By the time that the brigade returned to Australia, it was down to only 44 per cent of its authorised strength. In early July, the brigade was brought back up to strength with an intake of 1,300 men from the 1st Motor Brigade, which was subsequently disbanded. In August 1943, after training and re-organisation around Ravenshoe, Queensland, the 18th Brigade was deployed to Port Moresby in preparation for further operations, arriving there on 12 August. During the early phases of the Finisterre Range campaign the brigade remained in reserve around Port Moresby, while the other two brigades of the 7th Division, the 21st and 25th Brigades, were deployed to defend the approaches to Lae. They remained there until 4 January 1944 when the brigade was transported by air to Dumpu to relieve the 21st Brigade around Shaggy Ridge, subsequently taking part in the fighting around the Kankiryo Saddle, Prothero I and II and Crater Hill. Following the conclusion of the fighting around Shaggy Ridge in February, the brigade remained in New Guinea until May 1944 when they were withdrawn back to Australia for re-organisation.

===Borneo===
Following the brigade's return to Australia, it was reconstituted at Strathpine, Queensland, before later moving to Kairi. A long period of reorganisation and training followed, before the brigade moved to Morotai, in the Dutch East Indies, May 1945. The brigade's final involvement in the war came when they landed at Balikpapan in Borneo on 1 July 1945, as part of efforts to secure the port facilities and oilfields located there. Coming ashore in the first wave, the 18th Brigade was allocated to the landings around Klandasan, on the Allied left. Following the initial landing, the 18th Brigade, supported by 'D' Company, 2/1st Machine Gun Battalion, secured the high ground around Klandasan. On 3 July they captured the town of Balikpapan and secured its port before being relieved by the 25th Brigade.
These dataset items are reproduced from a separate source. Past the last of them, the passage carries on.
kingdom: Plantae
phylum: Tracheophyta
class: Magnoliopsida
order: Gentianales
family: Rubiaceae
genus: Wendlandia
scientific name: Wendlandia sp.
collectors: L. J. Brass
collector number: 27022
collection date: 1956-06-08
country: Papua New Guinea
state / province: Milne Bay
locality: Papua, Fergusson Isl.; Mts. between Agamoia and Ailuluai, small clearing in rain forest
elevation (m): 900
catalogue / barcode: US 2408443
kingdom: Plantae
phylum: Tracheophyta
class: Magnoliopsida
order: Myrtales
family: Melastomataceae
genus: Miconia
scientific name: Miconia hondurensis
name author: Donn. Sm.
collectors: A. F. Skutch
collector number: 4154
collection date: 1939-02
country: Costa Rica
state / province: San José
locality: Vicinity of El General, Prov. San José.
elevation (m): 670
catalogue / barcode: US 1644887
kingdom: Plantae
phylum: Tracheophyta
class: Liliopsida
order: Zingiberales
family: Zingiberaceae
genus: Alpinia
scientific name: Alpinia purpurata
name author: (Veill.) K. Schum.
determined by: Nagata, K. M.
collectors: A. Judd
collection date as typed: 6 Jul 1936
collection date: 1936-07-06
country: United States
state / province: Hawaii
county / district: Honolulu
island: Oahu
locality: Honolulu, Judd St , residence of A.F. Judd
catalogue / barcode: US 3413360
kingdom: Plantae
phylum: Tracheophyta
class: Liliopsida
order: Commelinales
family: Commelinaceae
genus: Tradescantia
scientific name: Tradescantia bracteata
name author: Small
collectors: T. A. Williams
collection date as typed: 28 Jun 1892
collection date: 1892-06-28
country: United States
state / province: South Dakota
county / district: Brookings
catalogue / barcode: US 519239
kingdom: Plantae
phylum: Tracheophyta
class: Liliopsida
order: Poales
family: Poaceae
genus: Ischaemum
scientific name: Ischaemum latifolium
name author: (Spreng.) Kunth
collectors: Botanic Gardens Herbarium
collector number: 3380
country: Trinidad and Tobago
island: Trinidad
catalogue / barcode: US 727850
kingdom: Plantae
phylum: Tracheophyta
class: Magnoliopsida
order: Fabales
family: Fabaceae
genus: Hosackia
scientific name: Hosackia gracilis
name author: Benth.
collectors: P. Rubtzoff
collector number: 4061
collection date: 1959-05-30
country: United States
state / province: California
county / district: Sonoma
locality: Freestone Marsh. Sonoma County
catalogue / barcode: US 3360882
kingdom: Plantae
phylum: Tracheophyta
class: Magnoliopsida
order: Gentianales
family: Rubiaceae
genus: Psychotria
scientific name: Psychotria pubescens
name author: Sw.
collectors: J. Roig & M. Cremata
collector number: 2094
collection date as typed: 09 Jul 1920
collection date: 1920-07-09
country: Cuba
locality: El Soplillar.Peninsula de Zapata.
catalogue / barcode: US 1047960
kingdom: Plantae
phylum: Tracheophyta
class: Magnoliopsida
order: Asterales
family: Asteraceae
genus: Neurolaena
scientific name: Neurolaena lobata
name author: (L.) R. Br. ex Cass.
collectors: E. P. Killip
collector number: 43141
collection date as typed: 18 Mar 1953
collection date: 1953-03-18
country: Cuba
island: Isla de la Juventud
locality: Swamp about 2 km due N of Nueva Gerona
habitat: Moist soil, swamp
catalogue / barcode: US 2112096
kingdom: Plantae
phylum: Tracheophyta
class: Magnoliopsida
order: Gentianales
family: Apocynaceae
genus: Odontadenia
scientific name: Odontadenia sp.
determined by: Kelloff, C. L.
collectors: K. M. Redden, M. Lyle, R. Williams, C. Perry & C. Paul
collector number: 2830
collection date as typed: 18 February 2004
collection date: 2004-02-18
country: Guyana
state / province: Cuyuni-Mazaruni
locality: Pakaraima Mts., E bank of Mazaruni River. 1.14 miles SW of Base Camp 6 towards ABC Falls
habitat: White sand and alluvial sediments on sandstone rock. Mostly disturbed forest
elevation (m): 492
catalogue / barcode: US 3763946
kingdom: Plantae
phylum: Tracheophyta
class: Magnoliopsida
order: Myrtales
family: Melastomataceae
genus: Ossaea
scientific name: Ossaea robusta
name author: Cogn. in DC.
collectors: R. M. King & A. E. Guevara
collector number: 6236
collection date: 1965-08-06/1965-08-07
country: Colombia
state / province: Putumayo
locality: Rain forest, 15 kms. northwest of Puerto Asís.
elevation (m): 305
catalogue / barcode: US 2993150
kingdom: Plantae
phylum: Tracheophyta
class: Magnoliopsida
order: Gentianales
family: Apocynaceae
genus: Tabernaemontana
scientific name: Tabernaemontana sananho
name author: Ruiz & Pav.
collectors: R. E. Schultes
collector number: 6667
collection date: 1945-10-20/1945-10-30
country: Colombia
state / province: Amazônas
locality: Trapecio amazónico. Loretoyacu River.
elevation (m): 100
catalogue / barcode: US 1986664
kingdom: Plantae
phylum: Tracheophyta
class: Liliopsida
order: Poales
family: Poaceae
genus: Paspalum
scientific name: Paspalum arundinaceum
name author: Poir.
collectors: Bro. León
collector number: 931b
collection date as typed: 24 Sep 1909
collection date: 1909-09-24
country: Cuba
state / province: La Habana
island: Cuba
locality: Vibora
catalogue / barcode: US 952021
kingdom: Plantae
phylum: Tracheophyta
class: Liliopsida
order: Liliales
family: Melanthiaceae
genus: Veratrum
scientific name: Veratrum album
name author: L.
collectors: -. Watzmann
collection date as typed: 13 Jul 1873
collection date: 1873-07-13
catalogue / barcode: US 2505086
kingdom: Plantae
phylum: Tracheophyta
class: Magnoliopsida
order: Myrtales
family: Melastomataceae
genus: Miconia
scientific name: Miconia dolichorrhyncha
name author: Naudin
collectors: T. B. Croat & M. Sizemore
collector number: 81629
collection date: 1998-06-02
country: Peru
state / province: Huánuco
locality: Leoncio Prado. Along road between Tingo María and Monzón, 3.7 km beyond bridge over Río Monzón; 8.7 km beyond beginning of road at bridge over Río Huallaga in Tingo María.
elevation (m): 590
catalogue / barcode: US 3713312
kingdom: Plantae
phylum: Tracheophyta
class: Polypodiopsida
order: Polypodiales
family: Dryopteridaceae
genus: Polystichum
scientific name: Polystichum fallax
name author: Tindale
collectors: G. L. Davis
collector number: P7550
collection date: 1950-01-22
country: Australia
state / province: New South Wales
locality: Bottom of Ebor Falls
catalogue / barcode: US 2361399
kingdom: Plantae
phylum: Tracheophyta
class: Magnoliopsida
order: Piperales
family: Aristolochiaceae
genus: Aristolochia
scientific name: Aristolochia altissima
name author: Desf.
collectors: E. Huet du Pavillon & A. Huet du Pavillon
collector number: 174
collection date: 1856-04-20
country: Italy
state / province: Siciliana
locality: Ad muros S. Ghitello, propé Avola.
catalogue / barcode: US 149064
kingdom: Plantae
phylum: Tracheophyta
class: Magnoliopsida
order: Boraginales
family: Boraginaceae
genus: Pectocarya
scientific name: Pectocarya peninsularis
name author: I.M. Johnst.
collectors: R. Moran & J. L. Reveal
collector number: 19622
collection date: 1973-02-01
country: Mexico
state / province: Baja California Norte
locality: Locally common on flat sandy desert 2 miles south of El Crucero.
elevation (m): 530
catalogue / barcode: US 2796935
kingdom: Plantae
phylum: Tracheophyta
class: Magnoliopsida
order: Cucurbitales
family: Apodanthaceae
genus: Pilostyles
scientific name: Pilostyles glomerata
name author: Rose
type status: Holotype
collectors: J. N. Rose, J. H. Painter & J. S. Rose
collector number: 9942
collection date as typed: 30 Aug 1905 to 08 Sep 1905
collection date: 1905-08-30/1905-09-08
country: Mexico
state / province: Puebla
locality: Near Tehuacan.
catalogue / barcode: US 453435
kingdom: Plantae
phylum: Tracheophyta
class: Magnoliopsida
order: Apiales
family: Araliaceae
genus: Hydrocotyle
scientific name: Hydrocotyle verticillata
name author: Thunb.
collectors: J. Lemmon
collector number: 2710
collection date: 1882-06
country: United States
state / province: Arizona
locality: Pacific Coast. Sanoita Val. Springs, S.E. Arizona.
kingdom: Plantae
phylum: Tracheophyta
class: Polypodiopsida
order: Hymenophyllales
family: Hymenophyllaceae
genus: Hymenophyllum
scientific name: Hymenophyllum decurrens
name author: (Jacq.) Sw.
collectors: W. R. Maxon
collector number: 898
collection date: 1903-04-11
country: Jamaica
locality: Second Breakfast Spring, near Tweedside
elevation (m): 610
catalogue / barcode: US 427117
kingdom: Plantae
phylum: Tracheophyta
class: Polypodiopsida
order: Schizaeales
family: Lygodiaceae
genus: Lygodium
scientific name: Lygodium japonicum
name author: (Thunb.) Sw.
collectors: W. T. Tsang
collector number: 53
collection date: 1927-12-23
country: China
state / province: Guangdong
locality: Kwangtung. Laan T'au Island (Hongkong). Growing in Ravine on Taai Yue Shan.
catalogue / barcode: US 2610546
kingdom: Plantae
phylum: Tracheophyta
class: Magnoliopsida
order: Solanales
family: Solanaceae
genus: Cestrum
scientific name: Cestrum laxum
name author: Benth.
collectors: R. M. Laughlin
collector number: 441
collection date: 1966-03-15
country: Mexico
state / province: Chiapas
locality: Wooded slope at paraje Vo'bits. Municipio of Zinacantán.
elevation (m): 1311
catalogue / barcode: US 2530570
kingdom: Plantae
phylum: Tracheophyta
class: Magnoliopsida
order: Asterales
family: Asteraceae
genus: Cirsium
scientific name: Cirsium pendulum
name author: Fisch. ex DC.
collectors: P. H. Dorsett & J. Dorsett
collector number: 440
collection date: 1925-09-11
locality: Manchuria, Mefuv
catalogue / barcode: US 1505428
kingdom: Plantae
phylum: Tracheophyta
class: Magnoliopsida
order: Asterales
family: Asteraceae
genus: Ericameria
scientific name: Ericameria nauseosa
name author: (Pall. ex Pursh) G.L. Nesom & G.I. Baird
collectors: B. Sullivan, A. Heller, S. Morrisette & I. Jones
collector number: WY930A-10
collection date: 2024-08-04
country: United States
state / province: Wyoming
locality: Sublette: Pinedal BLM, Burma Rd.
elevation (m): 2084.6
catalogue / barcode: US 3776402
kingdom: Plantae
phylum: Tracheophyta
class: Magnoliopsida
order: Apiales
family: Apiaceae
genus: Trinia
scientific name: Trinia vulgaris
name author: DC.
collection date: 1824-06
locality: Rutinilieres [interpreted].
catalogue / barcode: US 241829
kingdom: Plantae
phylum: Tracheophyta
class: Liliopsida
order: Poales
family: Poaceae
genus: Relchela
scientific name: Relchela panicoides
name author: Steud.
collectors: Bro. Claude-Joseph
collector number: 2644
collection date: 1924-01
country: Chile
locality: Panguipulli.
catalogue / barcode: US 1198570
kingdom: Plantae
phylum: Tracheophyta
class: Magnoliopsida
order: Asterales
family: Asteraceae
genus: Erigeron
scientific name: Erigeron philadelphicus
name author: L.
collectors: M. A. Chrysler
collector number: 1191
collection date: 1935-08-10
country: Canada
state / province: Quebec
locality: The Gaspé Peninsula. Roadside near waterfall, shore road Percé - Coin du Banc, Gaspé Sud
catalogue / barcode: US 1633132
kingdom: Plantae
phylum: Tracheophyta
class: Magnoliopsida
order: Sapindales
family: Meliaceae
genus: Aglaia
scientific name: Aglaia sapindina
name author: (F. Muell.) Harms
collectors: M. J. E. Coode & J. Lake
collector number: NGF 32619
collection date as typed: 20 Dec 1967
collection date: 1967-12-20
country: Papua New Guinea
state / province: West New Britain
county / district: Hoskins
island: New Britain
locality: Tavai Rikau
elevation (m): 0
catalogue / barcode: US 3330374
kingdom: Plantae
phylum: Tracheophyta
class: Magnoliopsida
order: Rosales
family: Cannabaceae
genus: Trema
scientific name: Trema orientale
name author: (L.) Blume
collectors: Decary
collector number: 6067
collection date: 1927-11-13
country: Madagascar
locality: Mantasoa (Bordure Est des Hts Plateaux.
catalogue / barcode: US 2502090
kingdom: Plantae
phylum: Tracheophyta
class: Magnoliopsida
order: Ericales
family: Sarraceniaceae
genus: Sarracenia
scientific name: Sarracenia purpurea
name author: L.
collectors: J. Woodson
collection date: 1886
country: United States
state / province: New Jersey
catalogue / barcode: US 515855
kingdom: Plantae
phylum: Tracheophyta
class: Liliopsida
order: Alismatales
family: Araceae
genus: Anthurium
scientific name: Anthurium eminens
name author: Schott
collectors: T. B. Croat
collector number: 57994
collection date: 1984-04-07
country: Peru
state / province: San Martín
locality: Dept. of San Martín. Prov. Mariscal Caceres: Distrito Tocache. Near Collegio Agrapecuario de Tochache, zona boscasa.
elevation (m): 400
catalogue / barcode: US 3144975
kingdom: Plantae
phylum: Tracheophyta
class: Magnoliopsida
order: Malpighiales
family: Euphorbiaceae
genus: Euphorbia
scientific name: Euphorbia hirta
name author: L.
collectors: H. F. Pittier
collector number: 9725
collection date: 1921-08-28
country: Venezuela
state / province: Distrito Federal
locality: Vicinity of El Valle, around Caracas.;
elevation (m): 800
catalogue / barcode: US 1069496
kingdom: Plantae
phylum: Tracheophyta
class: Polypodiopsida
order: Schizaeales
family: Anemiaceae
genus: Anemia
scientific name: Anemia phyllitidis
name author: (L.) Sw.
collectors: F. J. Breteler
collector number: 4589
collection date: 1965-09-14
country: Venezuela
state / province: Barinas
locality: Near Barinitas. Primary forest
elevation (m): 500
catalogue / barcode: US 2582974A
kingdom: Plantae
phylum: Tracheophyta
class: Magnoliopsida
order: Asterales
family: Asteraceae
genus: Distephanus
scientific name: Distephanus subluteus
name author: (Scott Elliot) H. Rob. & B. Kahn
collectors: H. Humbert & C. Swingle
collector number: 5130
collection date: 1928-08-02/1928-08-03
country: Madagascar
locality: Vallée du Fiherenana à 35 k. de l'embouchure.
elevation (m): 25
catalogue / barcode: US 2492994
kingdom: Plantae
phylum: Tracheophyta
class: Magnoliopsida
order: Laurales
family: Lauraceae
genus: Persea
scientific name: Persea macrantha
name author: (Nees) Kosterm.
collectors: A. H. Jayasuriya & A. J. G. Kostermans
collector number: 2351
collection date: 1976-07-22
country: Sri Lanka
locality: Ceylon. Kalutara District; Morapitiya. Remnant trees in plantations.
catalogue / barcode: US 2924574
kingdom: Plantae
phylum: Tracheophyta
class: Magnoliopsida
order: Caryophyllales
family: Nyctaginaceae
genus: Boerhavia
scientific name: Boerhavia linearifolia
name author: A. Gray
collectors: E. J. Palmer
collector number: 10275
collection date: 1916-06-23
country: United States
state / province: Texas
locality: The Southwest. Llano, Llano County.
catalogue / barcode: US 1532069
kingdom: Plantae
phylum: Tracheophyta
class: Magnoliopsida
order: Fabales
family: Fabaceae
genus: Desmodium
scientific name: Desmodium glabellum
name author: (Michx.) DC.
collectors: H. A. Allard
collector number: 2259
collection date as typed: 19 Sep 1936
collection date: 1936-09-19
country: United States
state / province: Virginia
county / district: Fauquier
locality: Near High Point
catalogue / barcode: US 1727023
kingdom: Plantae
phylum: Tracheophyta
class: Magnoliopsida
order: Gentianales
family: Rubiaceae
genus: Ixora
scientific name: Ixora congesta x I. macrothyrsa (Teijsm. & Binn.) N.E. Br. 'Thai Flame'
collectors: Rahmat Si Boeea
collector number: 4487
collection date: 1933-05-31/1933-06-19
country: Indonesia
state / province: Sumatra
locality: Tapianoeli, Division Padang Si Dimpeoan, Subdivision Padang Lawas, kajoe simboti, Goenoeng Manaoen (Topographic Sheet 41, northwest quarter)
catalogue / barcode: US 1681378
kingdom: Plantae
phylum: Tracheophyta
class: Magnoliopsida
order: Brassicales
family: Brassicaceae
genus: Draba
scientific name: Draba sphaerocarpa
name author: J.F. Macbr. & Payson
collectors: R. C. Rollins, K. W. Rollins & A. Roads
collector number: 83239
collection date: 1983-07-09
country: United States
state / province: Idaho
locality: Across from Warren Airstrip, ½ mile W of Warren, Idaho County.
The 2/9th Battalion was detached, along with the 2/1st Pioneer Battalion, to clear the western side of the bay around Panadjam, while the rest of the brigade undertook further patrols around Balikpapan. By the end of the month, the Australians began mopping up operations, and these continued until the Japanese surrendered. Following the completion of hostilities in August, the brigade remained on Borneo as the demobilisation process began. The 18th Brigade was disbanded on 3 January 1946 at Balikpapan after its component battalions were disbanded throughout December 1945 and January 1946.

==Commanders==
The following officers served as commanding officer of the 18th Brigade:
- Brigadier Leslie Morshead (1939–1941);
- Brigadier George Wootten (1941–1943);
- Brigadier Frederick Chilton (1943–1945).